_ASSIGNMENT_: Give the records again in full, exactly as they appear.

Source records:
+ + + +
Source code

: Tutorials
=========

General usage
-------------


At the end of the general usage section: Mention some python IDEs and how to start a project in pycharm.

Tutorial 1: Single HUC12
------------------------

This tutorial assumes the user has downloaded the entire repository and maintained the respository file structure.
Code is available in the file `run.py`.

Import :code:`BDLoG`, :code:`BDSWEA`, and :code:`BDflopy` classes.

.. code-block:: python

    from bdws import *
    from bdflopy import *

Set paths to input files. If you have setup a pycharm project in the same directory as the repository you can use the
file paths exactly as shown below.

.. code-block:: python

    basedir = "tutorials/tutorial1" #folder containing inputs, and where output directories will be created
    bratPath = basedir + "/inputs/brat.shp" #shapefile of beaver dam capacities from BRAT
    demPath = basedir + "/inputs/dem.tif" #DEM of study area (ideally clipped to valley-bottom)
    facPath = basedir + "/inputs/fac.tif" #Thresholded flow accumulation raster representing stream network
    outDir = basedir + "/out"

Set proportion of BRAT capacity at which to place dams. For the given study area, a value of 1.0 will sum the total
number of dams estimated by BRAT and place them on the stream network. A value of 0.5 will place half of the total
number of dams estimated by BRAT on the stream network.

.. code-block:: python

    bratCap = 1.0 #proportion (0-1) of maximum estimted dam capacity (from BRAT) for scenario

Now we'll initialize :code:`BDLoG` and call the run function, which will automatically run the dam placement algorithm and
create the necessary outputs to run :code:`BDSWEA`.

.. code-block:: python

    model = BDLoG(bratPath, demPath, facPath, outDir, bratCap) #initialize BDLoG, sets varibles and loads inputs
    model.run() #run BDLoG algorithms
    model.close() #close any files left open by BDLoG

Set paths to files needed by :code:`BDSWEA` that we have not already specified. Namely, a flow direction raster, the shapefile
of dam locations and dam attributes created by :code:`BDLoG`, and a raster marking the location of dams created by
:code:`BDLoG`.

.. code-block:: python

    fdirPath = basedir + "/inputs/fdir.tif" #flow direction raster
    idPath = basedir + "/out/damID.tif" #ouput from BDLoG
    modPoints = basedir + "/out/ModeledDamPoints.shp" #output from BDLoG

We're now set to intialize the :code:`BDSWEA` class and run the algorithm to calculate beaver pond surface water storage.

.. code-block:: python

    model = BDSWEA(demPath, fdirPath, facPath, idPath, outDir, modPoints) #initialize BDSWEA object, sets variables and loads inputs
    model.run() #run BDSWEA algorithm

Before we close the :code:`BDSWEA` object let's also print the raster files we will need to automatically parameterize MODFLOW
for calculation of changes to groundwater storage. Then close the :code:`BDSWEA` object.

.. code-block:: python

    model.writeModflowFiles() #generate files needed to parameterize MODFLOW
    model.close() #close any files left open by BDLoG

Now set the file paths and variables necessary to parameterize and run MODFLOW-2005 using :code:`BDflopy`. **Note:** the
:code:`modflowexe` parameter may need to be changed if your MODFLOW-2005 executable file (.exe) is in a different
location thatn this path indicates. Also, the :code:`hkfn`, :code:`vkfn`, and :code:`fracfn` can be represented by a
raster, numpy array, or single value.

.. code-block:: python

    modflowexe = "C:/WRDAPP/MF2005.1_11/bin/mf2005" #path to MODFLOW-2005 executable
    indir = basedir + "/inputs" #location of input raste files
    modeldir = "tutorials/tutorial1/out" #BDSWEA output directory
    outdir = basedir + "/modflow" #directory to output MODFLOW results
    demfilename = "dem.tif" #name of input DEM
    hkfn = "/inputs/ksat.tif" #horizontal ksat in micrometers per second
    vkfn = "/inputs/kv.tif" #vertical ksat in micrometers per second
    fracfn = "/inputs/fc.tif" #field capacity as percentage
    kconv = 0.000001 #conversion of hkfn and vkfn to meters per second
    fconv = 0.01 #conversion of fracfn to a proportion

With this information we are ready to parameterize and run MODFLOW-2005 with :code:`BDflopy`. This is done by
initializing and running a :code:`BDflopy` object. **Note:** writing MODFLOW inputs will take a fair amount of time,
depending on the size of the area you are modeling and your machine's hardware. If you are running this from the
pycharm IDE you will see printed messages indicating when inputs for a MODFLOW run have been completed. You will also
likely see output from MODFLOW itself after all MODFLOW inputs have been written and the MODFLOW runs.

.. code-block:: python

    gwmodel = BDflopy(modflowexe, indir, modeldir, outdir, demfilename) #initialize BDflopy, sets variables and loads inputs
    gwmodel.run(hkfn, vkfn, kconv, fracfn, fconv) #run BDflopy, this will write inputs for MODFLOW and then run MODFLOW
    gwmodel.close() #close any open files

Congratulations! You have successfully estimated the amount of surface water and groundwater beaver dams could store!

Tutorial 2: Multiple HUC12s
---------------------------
+ + + +
_THE ANSWER_:
Source code

: Tutorials
=========

General usage
-------------


At the end of the general usage section: Mention some python IDEs and how to start a project in pycharm.

Tutorial 1: Single HUC12
------------------------

This tutorial assumes the user has downloaded the entire repository and maintained the respository file structure.
Code is available in the file `run.py`.

Import :code:`BDLoG`, :code:`BDSWEA`, and :code:`BDflopy` classes.

.. code-block:: python

    from bdws import *
    from bdflopy import *

Set paths to input files. If you have setup a pycharm project in the same directory as the repository you can use the
file paths exactly as shown below.

.. code-block:: python

    basedir = "tutorials/tutorial1" #folder containing inputs, and where output directories will be created
    bratPath = basedir + "/inputs/brat.shp" #shapefile of beaver dam capacities from BRAT
    demPath = basedir + "/inputs/dem.tif" #DEM of study area (ideally clipped to valley-bottom)
    facPath = basedir + "/inputs/fac.tif" #Thresholded flow accumulation raster representing stream network
    outDir = basedir + "/out"

Set proportion of BRAT capacity at which to place dams. For the given study area, a value of 1.0 will sum the total
number of dams estimated by BRAT and place them on the stream network. A value of 0.5 will place half of the total
number of dams estimated by BRAT on the stream network.

.. code-block:: python

    bratCap = 1.0 #proportion (0-1) of maximum estimted dam capacity (from BRAT) for scenario

Now we'll initialize :code:`BDLoG` and call the run function, which will automatically run the dam placement algorithm and
create the necessary outputs to run :code:`BDSWEA`.

.. code-block:: python

    model = BDLoG(bratPath, demPath, facPath, outDir, bratCap) #initialize BDLoG, sets varibles and loads inputs
    model.run() #run BDLoG algorithms
    model.close() #close any files left open by BDLoG

Set paths to files needed by :code:`BDSWEA` that we have not already specified. Namely, a flow direction raster, the shapefile
of dam locations and dam attributes created by :code:`BDLoG`, and a raster marking the location of dams created by
:code:`BDLoG`.

.. code-block:: python

    fdirPath = basedir + "/inputs/fdir.tif" #flow direction raster
    idPath = basedir + "/out/damID.tif" #ouput from BDLoG
    modPoints = basedir + "/out/ModeledDamPoints.shp" #output from BDLoG

We're now set to intialize the :code:`BDSWEA` class and run the algorithm to calculate beaver pond surface water storage.

.. code-block:: python

    model = BDSWEA(demPath, fdirPath, facPath, idPath, outDir, modPoints) #initialize BDSWEA object, sets variables and loads inputs
    model.run() #run BDSWEA algorithm

Before we close the :code:`BDSWEA` object let's also print the raster files we will need to automatically parameterize MODFLOW
for calculation of changes to groundwater storage. Then close the :code:`BDSWEA` object.

.. code-block:: python

    model.writeModflowFiles() #generate files needed to parameterize MODFLOW
    model.close() #close any files left open by BDLoG

Now set the file paths and variables necessary to parameterize and run MODFLOW-2005 using :code:`BDflopy`. **Note:** the
:code:`modflowexe` parameter may need to be changed if your MODFLOW-2005 executable file (.exe) is in a different
location thatn this path indicates. Also, the :code:`hkfn`, :code:`vkfn`, and :code:`fracfn` can be represented by a
raster, numpy array, or single value.

.. code-block:: python

    modflowexe = "C:/WRDAPP/MF2005.1_11/bin/mf2005" #path to MODFLOW-2005 executable
    indir = basedir + "/inputs" #location of input raste files
    modeldir = "tutorials/tutorial1/out" #BDSWEA output directory
    outdir = basedir + "/modflow" #directory to output MODFLOW results
    demfilename = "dem.tif" #name of input DEM
    hkfn = "/inputs/ksat.tif" #horizontal ksat in micrometers per second
    vkfn = "/inputs/kv.tif" #vertical ksat in micrometers per second
    fracfn = "/inputs/fc.tif" #field capacity as percentage
    kconv = 0.000001 #conversion of hkfn and vkfn to meters per second
    fconv = 0.01 #conversion of fracfn to a proportion

With this information we are ready to parameterize and run MODFLOW-2005 with :code:`BDflopy`. This is done by
initializing and running a :code:`BDflopy` object. **Note:** writing MODFLOW inputs will take a fair amount of time,
depending on the size of the area you are modeling and your machine's hardware. If you are running this from the
pycharm IDE you will see printed messages indicating when inputs for a MODFLOW run have been completed. You will also
likely see output from MODFLOW itself after all MODFLOW inputs have been written and the MODFLOW runs.

.. code-block:: python

    gwmodel = BDflopy(modflowexe, indir, modeldir, outdir, demfilename) #initialize BDflopy, sets variables and loads inputs
    gwmodel.run(hkfn, vkfn, kconv, fracfn, fconv) #run BDflopy, this will write inputs for MODFLOW and then run MODFLOW
    gwmodel.close() #close any open files

Congratulations! You have successfully estimated the amount of surface water and groundwater beaver dams could store!

Tutorial 2: Multiple HUC12s
---------------------------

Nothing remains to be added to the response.